Task instructions: Which lines of the listing below contain the word "right"? Copy each of them.

Dataset content:
------
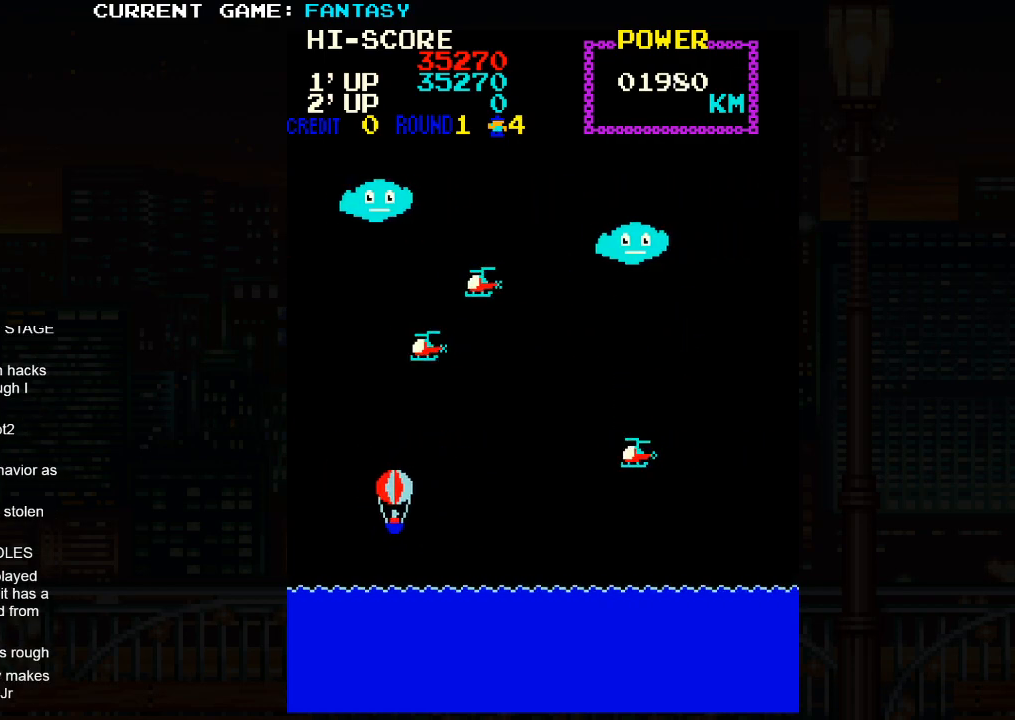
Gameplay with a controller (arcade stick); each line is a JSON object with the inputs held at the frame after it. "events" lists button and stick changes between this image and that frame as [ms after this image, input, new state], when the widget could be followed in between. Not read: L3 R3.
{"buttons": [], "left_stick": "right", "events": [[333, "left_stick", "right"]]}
------
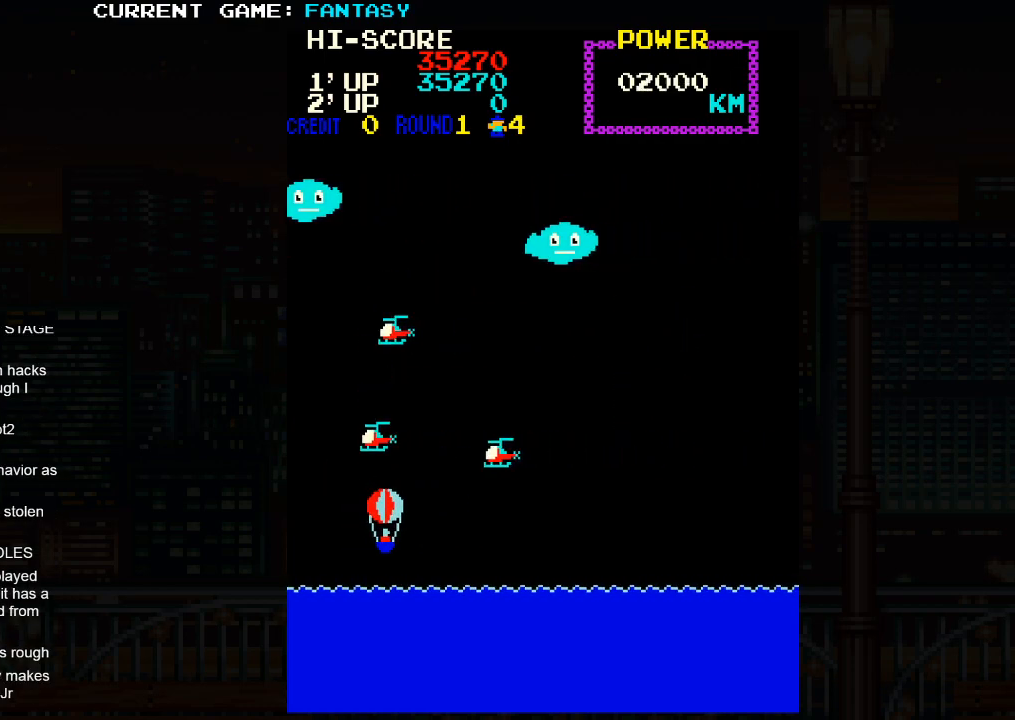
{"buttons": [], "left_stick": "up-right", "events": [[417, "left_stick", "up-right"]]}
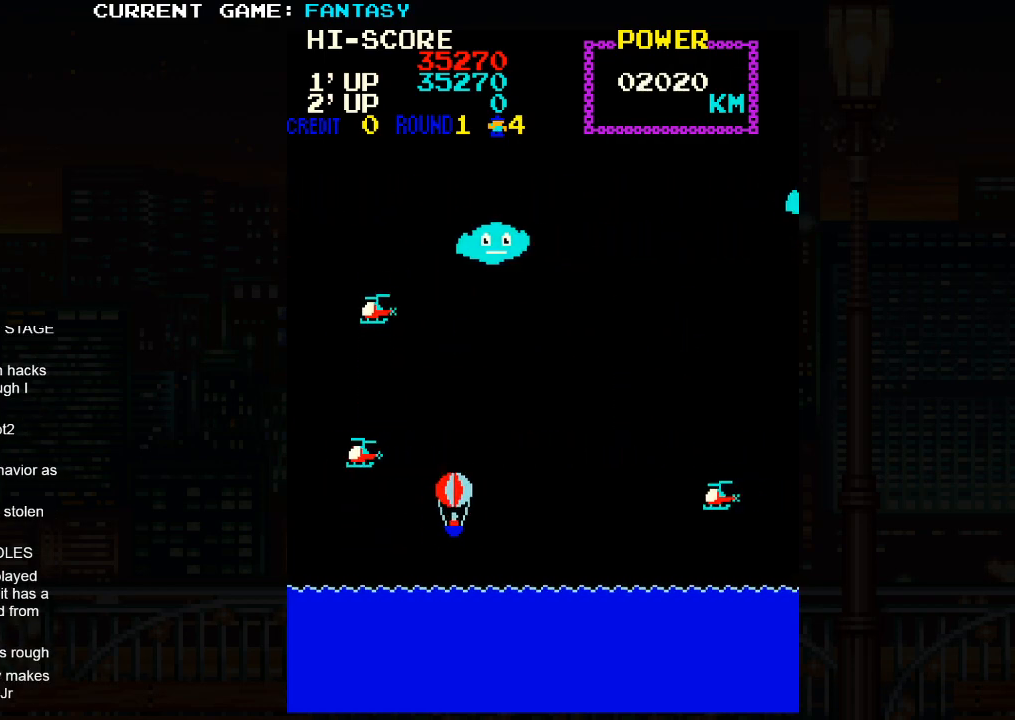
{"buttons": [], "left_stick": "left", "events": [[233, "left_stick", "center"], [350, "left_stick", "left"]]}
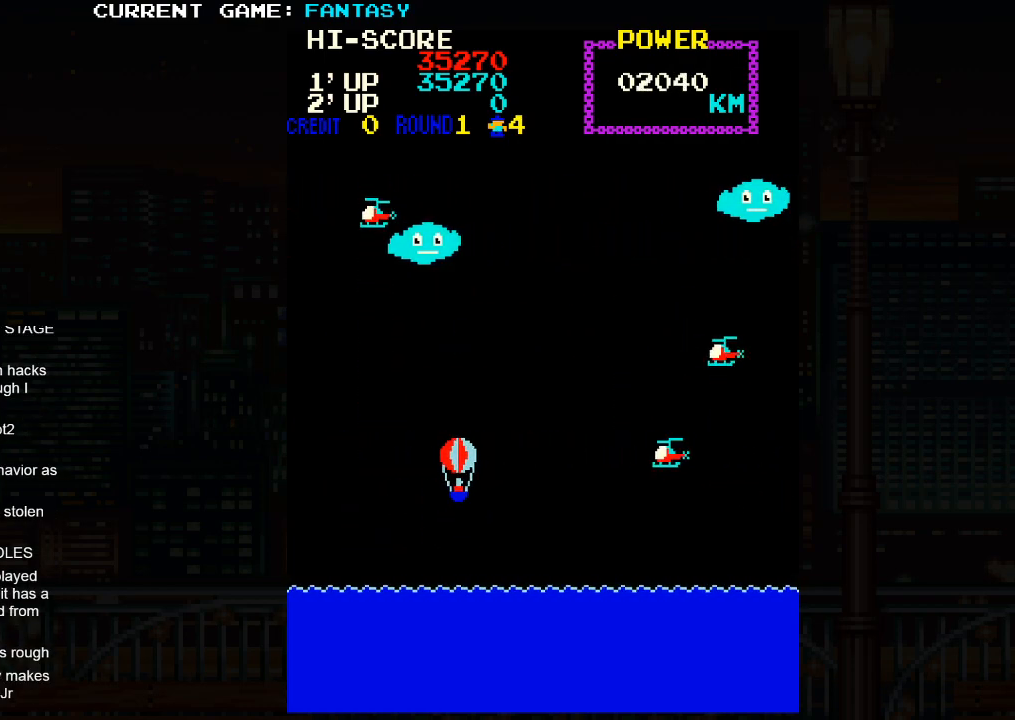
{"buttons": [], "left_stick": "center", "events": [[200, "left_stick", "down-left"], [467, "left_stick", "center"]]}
------
Result of this task:
{"buttons": [], "left_stick": "right", "events": [[333, "left_stick", "right"]]}
{"buttons": [], "left_stick": "up-right", "events": [[417, "left_stick", "up-right"]]}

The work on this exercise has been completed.